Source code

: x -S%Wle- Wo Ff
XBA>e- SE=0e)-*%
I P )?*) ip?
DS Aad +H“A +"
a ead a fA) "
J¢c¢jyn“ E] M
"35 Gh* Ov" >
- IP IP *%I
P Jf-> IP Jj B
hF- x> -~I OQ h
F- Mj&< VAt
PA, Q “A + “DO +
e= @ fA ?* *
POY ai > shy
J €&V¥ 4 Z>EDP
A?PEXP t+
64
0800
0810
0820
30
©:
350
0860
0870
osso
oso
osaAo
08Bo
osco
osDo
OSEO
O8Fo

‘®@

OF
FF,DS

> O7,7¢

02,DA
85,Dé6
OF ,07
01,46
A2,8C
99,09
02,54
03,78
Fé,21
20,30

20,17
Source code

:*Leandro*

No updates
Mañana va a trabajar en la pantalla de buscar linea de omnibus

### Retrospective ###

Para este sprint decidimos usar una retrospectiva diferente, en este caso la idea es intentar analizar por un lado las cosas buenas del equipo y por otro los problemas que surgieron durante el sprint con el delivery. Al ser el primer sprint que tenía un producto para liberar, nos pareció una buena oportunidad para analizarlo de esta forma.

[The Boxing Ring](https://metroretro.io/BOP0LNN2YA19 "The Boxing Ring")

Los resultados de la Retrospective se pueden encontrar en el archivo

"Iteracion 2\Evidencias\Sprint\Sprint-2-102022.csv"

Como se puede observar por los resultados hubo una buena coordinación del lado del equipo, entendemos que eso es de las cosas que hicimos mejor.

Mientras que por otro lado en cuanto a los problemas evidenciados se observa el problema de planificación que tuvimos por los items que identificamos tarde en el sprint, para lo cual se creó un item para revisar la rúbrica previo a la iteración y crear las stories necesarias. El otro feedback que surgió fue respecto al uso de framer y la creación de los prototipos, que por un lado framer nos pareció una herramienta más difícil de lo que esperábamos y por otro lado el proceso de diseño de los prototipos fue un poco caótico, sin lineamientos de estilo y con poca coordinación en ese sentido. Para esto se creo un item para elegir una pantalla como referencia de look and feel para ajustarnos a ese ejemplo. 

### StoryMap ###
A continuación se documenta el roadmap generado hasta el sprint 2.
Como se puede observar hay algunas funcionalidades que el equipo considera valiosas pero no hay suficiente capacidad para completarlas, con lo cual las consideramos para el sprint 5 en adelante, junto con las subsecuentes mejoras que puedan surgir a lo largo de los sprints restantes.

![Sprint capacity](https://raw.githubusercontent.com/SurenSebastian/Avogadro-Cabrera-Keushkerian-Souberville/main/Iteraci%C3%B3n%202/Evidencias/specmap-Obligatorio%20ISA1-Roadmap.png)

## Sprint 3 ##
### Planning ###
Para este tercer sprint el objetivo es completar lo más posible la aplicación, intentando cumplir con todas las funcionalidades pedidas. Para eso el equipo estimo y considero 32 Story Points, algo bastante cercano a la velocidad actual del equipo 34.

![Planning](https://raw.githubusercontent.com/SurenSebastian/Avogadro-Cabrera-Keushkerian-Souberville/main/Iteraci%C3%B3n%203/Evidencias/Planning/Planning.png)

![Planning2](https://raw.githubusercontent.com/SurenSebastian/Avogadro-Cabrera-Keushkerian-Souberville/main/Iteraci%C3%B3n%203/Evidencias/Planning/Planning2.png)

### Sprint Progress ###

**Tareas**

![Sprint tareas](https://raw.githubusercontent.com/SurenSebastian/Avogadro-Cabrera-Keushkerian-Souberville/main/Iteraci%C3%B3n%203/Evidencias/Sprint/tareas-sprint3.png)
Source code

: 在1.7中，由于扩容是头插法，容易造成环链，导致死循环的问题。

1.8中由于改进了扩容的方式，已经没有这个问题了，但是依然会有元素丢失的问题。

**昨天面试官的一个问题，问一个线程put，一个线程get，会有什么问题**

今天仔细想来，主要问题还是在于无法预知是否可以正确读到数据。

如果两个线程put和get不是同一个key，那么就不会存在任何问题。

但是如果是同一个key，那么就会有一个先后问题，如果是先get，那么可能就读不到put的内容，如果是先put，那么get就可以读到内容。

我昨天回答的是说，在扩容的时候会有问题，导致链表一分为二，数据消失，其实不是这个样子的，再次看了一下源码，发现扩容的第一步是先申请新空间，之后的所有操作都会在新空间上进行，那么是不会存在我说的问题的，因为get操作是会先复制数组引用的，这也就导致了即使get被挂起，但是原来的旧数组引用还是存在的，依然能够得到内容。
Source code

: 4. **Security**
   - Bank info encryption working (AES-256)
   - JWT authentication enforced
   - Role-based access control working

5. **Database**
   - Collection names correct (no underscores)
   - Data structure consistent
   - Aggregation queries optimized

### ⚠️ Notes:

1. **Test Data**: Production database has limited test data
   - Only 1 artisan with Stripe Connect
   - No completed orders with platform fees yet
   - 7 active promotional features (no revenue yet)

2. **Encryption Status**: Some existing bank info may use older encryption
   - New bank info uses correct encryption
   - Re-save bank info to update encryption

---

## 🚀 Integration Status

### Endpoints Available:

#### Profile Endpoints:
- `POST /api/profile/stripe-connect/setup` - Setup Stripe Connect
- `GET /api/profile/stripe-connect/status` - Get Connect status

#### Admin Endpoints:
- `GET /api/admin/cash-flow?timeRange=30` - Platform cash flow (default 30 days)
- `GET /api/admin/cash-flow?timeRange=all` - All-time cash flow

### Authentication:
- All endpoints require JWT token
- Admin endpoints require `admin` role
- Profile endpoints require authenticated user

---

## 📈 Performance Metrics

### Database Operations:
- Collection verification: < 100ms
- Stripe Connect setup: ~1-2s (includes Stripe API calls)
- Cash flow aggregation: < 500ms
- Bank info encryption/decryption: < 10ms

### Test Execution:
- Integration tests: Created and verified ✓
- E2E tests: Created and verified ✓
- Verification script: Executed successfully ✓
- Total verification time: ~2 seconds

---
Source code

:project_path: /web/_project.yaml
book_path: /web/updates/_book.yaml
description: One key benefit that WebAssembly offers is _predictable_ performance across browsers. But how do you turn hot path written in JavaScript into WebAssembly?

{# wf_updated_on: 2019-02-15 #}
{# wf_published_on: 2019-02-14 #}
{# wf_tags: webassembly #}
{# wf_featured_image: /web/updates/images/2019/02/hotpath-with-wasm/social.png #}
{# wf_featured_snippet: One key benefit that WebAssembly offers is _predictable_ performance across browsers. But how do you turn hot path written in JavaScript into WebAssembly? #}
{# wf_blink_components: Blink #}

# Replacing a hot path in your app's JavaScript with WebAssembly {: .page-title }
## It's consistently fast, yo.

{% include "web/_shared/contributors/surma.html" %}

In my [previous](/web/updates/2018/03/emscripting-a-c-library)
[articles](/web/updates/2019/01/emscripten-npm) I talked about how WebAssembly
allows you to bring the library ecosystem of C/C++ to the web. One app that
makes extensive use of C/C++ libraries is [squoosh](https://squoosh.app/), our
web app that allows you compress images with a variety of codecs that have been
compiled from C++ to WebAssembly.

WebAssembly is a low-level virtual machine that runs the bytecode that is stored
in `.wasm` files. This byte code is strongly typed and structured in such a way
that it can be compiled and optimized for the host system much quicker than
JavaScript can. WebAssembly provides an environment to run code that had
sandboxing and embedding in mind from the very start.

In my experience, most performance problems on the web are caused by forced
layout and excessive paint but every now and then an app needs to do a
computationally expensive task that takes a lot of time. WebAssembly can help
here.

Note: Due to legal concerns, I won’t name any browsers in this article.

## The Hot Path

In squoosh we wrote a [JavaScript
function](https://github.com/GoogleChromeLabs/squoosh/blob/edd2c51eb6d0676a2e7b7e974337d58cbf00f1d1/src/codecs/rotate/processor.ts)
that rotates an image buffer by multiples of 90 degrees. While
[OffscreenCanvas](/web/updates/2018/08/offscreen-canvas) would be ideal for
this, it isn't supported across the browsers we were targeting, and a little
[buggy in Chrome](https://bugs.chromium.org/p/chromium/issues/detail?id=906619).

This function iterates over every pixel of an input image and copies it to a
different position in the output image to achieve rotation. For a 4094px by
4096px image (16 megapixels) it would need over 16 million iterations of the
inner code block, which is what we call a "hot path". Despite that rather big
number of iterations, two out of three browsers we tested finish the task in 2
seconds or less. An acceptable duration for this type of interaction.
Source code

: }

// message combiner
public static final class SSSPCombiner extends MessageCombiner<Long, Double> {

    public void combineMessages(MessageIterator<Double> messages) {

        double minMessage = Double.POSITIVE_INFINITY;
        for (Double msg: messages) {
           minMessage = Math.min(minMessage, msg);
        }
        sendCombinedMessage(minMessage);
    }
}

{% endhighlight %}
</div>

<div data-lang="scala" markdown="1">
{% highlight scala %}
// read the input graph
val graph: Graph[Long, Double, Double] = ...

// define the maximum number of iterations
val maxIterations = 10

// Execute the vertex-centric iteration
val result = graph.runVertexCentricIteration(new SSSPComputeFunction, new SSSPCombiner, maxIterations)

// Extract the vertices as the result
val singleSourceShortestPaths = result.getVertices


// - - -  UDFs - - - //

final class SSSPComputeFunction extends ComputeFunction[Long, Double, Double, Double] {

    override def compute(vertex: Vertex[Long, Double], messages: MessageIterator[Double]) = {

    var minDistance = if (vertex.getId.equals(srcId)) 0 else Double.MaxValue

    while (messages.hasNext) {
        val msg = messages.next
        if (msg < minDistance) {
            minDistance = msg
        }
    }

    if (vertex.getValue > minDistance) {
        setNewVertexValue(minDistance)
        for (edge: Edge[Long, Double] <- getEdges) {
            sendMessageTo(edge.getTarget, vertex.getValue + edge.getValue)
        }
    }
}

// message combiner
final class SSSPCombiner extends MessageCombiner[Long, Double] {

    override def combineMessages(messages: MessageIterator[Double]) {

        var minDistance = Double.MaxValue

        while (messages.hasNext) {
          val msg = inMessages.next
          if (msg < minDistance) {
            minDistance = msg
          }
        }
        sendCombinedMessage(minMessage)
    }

### What is being asked
Reproduce the entries above exactly, but only the lines between the line holding "- Bank info encryption working (AES-256)" and the line holding "book_path: /web/updates/_book.yaml", inclusive.

### Solution to this exercise
   - Bank info encryption working (AES-256)
   - JWT authentication enforced
   - Role-based access control working

5. **Database**
   - Collection names correct (no underscores)
   - Data structure consistent
   - Aggregation queries optimized

### ⚠️ Notes:

1. **Test Data**: Production database has limited test data
   - Only 1 artisan with Stripe Connect
   - No completed orders with platform fees yet
   - 7 active promotional features (no revenue yet)

2. **Encryption Status**: Some existing bank info may use older encryption
   - New bank info uses correct encryption
   - Re-save bank info to update encryption

---

## 🚀 Integration Status

### Endpoints Available:

#### Profile Endpoints:
- `POST /api/profile/stripe-connect/setup` - Setup Stripe Connect
- `GET /api/profile/stripe-connect/status` - Get Connect status

#### Admin Endpoints:
- `GET /api/admin/cash-flow?timeRange=30` - Platform cash flow (default 30 days)
- `GET /api/admin/cash-flow?timeRange=all` - All-time cash flow

### Authentication:
- All endpoints require JWT token
- Admin endpoints require `admin` role
- Profile endpoints require authenticated user

---

## 📈 Performance Metrics

### Database Operations:
- Collection verification: < 100ms
- Stripe Connect setup: ~1-2s (includes Stripe API calls)
- Cash flow aggregation: < 500ms
- Bank info encryption/decryption: < 10ms

### Test Execution:
- Integration tests: Created and verified ✓
- E2E tests: Created and verified ✓
- Verification script: Executed successfully ✓
- Total verification time: ~2 seconds

---
Source code

:project_path: /web/_project.yaml
book_path: /web/updates/_book.yaml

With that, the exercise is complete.